ヴァイオラ
風呂から上がると、今度はヴァイオラが出待ちをしていた。
「アハハ……さっきは、スマンかったなあ」
頭をぽりぽりとかくヴァイオラ。
「お詫びちゅうてはなんやけど……ウチに来うへんか?」
「ウチ?」
「ウチ、食堂やっててん」
「お、そうなのか」
「ブルーも呼んどるから、一緒に行くで」
「ああ、じゃあお言葉に甘えようかな」
そんなわけで、練習上がりにヴァイオラの実家へ向かう事になった。
今日はまだ夕方にもなっていないが、激しい運動にお腹はぺこぺこだ。
この世界も中世と同じで一日2食らしいから、それに合わせるともう、腹が減って腹が減って……。
彼女の実家は、スラムというわけではないが、古い建物が立ち並ぶ下町的な場所にあった。
店も、古い――と言っても歴史的という意味ではなく、単に古い――、大衆食堂だった。
サイズとしては、コンビニや吉野家三つ分くらいか。
広さはそこそこだが、お客さんは常連らしきおじいさんが奥に座っているくらいで流行っている様子はない。

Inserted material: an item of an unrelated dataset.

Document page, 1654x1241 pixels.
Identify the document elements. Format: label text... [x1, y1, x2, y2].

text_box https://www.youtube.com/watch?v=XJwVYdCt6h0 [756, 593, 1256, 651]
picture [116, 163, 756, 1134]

店の奥が厨房になっていて、調理しているところが丸見えのスタイルだ。
「ただいまぁ~」
ヴァイオラが店に入るなり言うと、奥からどたばたと音がしてきた。
「ねーちゃんおかえりー!」
「おかえりー!」
出てきたのは、ヴァイオラと同じように紫の髪をした少年と少女だった。
ヴァイオラと違うのは、ふたりともおかっぱ頭な所だ。
年齢は8歳前後といったところか。
「あ、ブルーもいるー」
少年が言う。
「こら、ブルーさんやろが」
ごちんとヴァイオラがげんこつ。
「ぐぇ……う、うん。その……ブルーさんこんにちは」
「こんちゃー! サキラもユカリも元気そうだねえ」
手を振るブルー。
「元気やでー」
「一瞬前まで元気やでー! 今は頭が痛い」
本当に元気だ。
「きょうだいなのか?」
「せやで。ウチの弟のサキラと妹のユカリや。双子なんやで。あんまり似てへんけどな」
男女の双子の時点で二卵生だもんな。
俺から見たら十分似てるように見えるけど。
「なんやこの男」
指さして来るサキラ。
「ねーちゃんのカレシに決まっとるやろ。アホやなあ」
どうやらユカリはおませさんらしい。
「アホはお前や。ねーちゃんがモテるはずないやろ」
「アホか! モテるわ! カレシちゃうけどな! うちのカントクや!」
サキラはヴァイオラの拳でこめかみをぐりぐりやられて悶絶した。
彼は余計なひと言が多いらしい。
そんなショートコントめいた家族の一幕を終え、ヴァイオラがエプロンを巻いた。
「あれ? 今日はヴァイオラが料理するの?」
「せやで。オカン、働きすぎて今寝込んどんねん」
親指で奥を指さす。
階段が見えるので、おそらく上で寝ているのだろう。
「まぁ、疲れとるだけやから一日休めば大丈夫やろけどな」
「ふんふーん」
双子は鼻歌まじりに野菜を洗う手伝いをしていた。
「ふんふーん」
その姉であるヴァイオラも同じような鼻歌を口ずさみながら、調理していく。
慣れた手つきだ。
これは期待できそう。
「ほれ、出けたで」
そうして出てきたのは、魚の鍋だった。
ヴァイオラ自ら取り分けてくれた。
塩ベースのスープに、海魚と大根と白菜というシンプルなもの。
スプーンとフォークで食べるらしく、その形状は地球と差異がなかった。
とりあえずスプーンで口に運んでみる。
悪くは、ない。
「……どや?」
心配そうな顔で覗き込んで来る。
う……正直物足りないが……言えるはずがない。
「う、うん。悪くないと思う」
それからちらりとブルーに目を向けるヴァイオラ。
ブルーは、
「なんか足りんなー」
直球である。
でも、実際その通りだった。
別にまずくはないのだ。
食材の切り方も食べやすいし、火の通りもいい。
でも何かが足りない。
味にパンチがない。
あと、少し魚の臭みが残ってしまっている。